Exercise directions - Put the lines of text from every one of the items below into a numbered list. Leave out blank lines and the pictures.

(Saved entries)
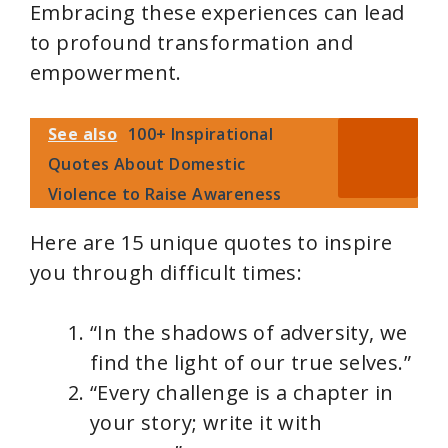
Embracing these experiences can lead
to profound transformation and
empowerment.
See also
100+ Inspirational
Quotes About Domestic
Violence to Raise Awareness
Here are 15 unique quotes to inspire
you through difficult times:
“In the shadows of adversity, we
find the light of our true selves.”
“Every challenge is a chapter in
your story; write it with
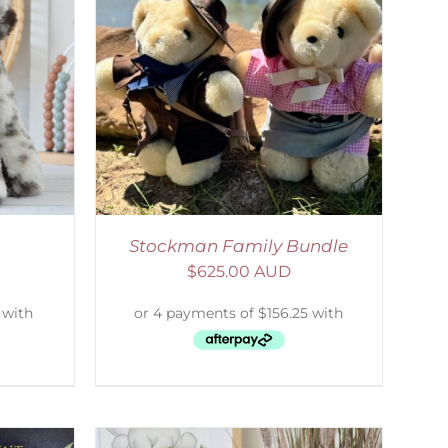
ETAILS
Stockman Family Bundle
$
625.00 AUD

Your solution -
1. Embracing these experiences can lead
2. to profound transformation and
3. empowerment.
4. See also
5. 100+ Inspirational
6. Quotes About Domestic
7. Violence to Raise Awareness
8. Here are 15 unique quotes to inspire
9. you through difficult times:
10. “In the shadows of adversity, we
11. find the light of our true selves.”
12. “Every challenge is a chapter in
13. your story; write it with
14. ETAILS
15. Stockman Family Bundle
16. $
17. 625.00 AUD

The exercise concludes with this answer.